Starting purely as an amateur, Roger Crompton Notcutt began by growing vegetables. He subsequently devoted himself to the breeding and production of Chrysanthemums for which he became well known in the 1890's. He was a successful exhibitor at the summer and autumn shows of the Ipswich Horticultural Society, with much of the interest in these shows traced to his influence, as his skill attracted other leading horticulturists to compete with him. He first experienced show success in 1889 at the Ipswich Society Show when he received the National Chrysanthemum Society Silver Medal for the Premier Bloom of the show. This encouraged him further and in 1895 he received the Royal Horticultural Society's Award of Merit for Chrysanthemum 'Edith Tabor', said to be "the best large yellow Chrysanthemum yet produced."

Broughton Road Nursery was composed mainly of glasshouses and frames, and during the 1890's approximately 45 staff were employed on the nursery.

Specimen palms and other plants were often hired out to decorate large country houses for balls and other events.
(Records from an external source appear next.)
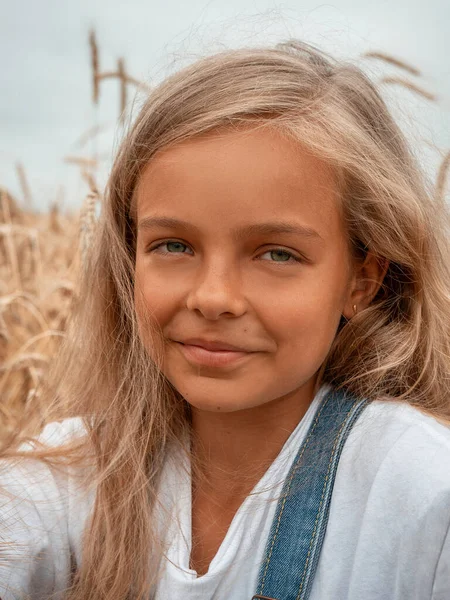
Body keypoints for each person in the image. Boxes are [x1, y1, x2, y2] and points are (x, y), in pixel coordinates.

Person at [1, 39, 449, 600]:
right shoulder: (71, 477)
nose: (213, 298)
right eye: (173, 245)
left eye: (277, 254)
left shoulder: (422, 496)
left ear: (361, 280)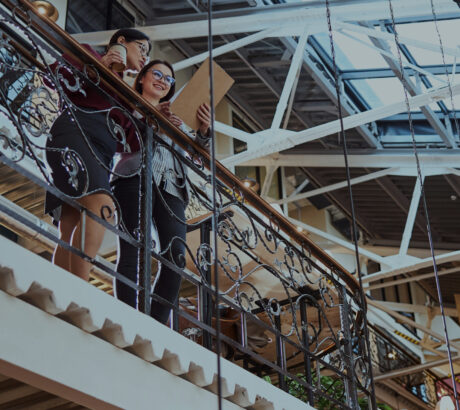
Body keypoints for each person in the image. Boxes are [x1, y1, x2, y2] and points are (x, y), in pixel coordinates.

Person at [45, 28, 150, 281]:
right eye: (142, 49)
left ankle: (59, 287)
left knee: (69, 224)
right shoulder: (88, 53)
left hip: (102, 153)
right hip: (76, 130)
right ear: (122, 41)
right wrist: (100, 65)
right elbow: (55, 76)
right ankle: (79, 290)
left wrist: (153, 114)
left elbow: (133, 144)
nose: (144, 57)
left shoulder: (126, 94)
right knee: (103, 206)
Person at [111, 59, 211, 324]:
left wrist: (202, 132)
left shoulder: (178, 117)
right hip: (134, 176)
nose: (163, 81)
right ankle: (124, 315)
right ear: (142, 78)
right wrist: (152, 119)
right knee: (132, 246)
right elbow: (119, 138)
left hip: (172, 186)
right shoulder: (127, 103)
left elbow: (198, 159)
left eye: (168, 79)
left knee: (176, 258)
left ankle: (153, 324)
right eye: (157, 74)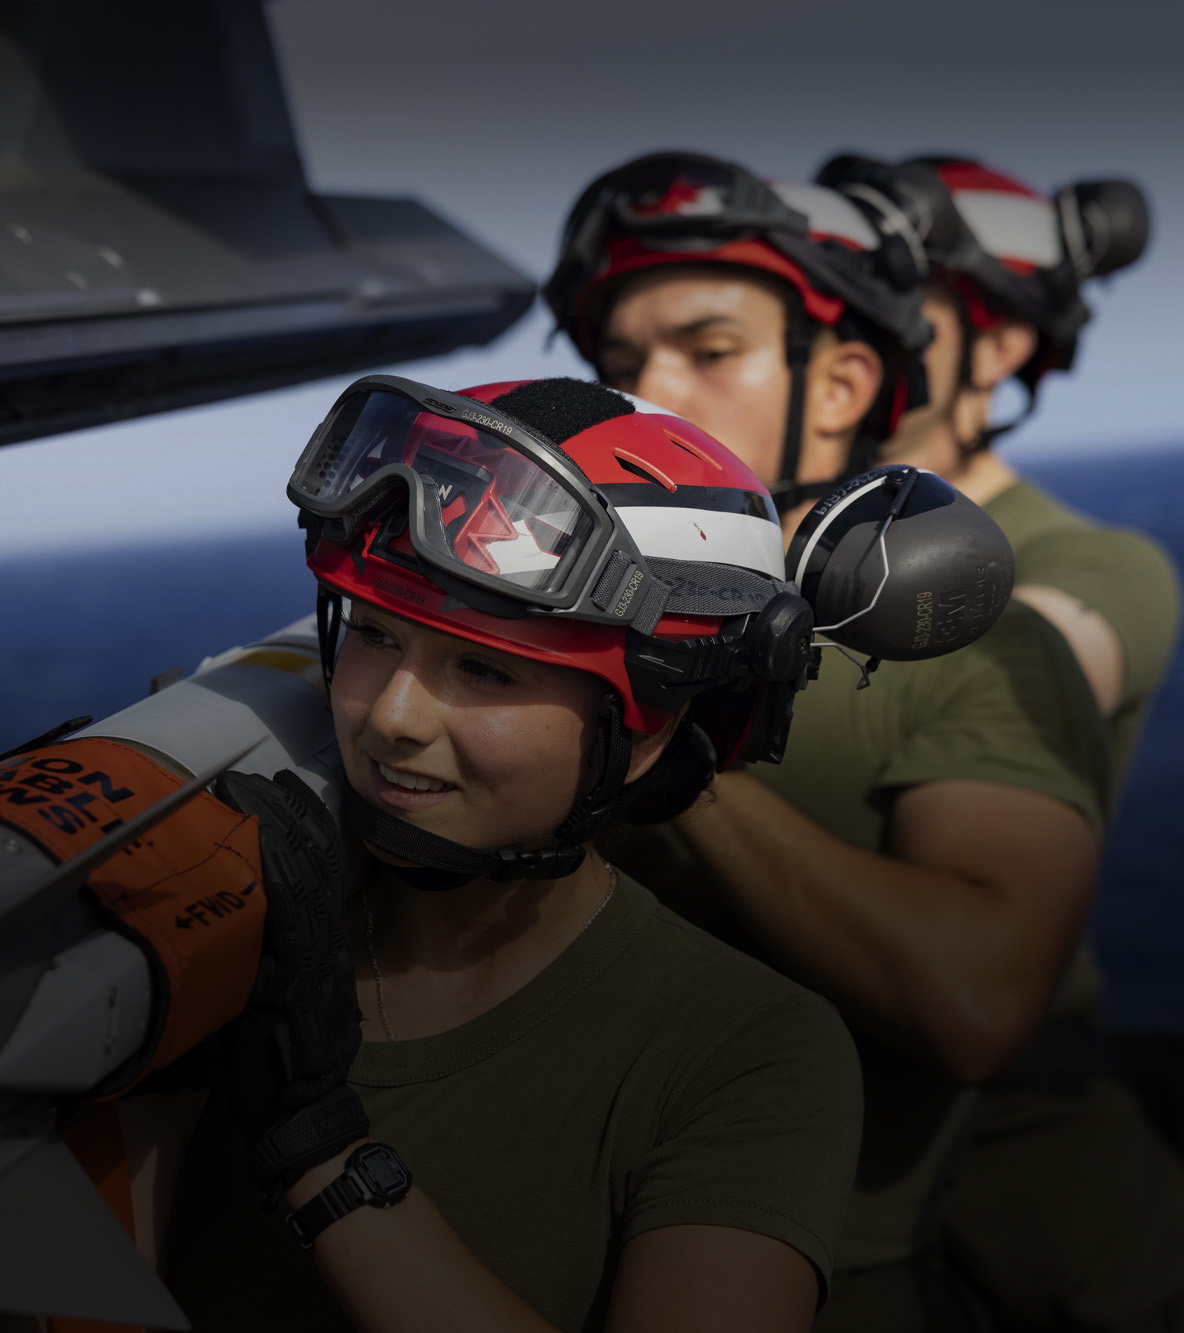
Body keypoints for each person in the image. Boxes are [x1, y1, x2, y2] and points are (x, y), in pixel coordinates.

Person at [153, 376, 867, 1331]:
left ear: (647, 728)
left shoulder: (750, 1050)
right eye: (374, 632)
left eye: (483, 668)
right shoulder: (236, 931)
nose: (394, 717)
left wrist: (316, 1143)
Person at [545, 152, 1118, 1328]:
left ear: (842, 383)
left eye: (707, 351)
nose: (646, 395)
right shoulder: (552, 617)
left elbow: (978, 999)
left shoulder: (983, 647)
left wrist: (672, 757)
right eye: (618, 363)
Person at [816, 153, 1184, 1330]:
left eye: (893, 300)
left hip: (1027, 1187)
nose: (849, 328)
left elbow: (1012, 665)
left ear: (1000, 346)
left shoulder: (1088, 565)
Floristry (in particular wreath making) was also a significant activity; ideal for a chrysanthemum grower, as important funerals required an enormous number of wreaths.

RCN produced two Chrysanthemum catalogues per year, in January and November. The catalogue of January 1893 lists 307 varieties, split into early flowering varieties for August to October, and other varieties, flowering September to November.

Catalogues were also produced for hardy perennials and herbaceous plants as well as for bedding plants, dahlias, begonias and geraniums and subsequently for general nursery stock. In 1900, hints on the culture of dahlias were included at the back of the catalogue. This tradition of useful and informative pages continues to the present day, as can be seen at the back of the Notcutts Book of Plants.

At the age of 28, RCN realized the business was outgrowing the Broughton Road Nursery, and was ready for expansion. The auction of Woods nursery in Woodbridge on 11th February 1897, came at a most opportune time.